ИССЛЕДУЕМЫЙ ТЕКСТ ▸
* * * * * * * * *

Григорий Ройтберг: Есть вопросы мотивации.
В частной клинике лежит пациент по ОМС и лежит пациент за
"живые" деньги. Разницы никакой?
Григорий Ройтберг: Отличий в лечении, питании, медперсонале нет. Отличие только в
условиях пребывания. Я не обязан пациента по ОМС класть в отдельную палату
люкс. А больной, который платит деньги, будет лежать в отдельной палате. В
такой же палате, но на 2-3 человека будет лежать пациент по ОМС.
Точно такая же ситуация, если
пациент в платном отделении государственной клиники. Во всем мире так.
Допустим, по ОМС эндопротезирование коленного сустава дешевле, чем
протезирование в частной клинике или в платном отделении государственной
больницы. Потому что пациент может выбрать любой сустав - индийский, американский,
швейцарский. Это все стоит денег.

* * * * * * * * *

ДАННЫЕ ▸
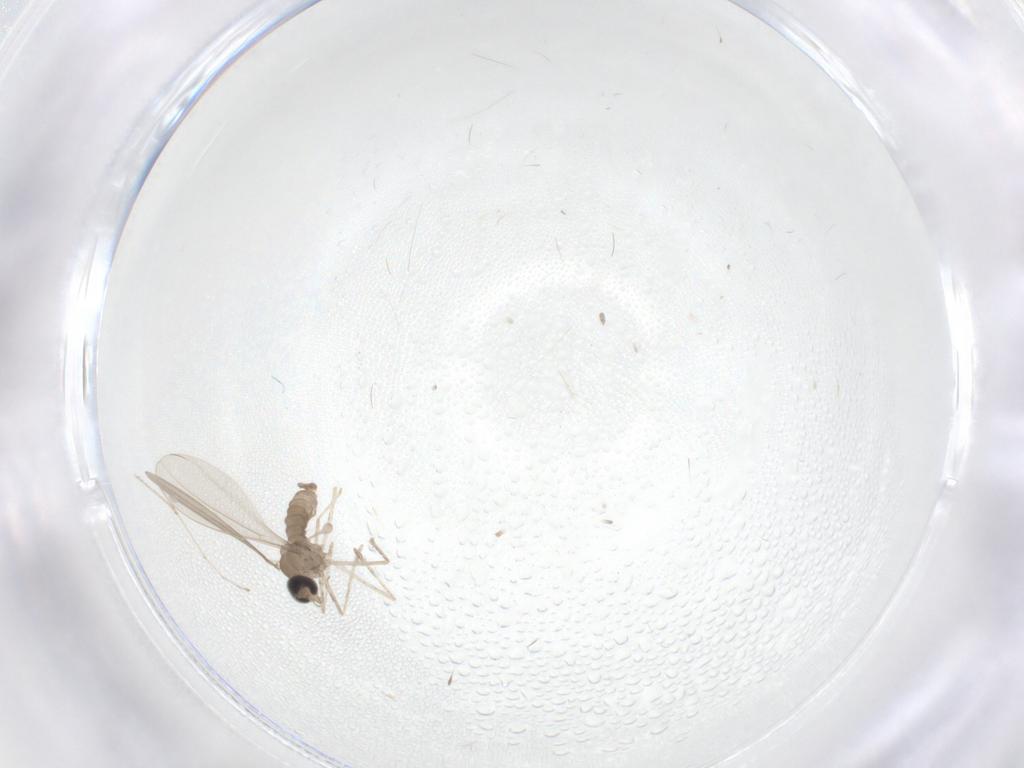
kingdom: Animalia
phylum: Arthropoda
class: Insecta
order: Diptera
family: Cecidomyiidae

* * * * * * * * *

ЗАДАНИЕ A ▸ В чем, согласно исследуемому тексту, единственное отличие пребывания пациента по ОМС в частной клинике от пребывания пациента, который платит деньги?
ЗАДАНИЕ B ▸ Процитируйте исследуемый текст от слов «Точно такая же» до слов «все стоит денег.» включительно.

ОТВЕТ A ▸ Отличие только в условиях пребывания.

ОТВЕТ B ▸
Точно такая же ситуация, если
пациент в платном отделении государственной клиники. Во всем мире так.
Допустим, по ОМС эндопротезирование коленного сустава дешевле, чем
протезирование в частной клинике или в платном отделении государственной
больницы. Потому что пациент может выбрать любой сустав - индийский, американский,
швейцарский. Это все стоит денег.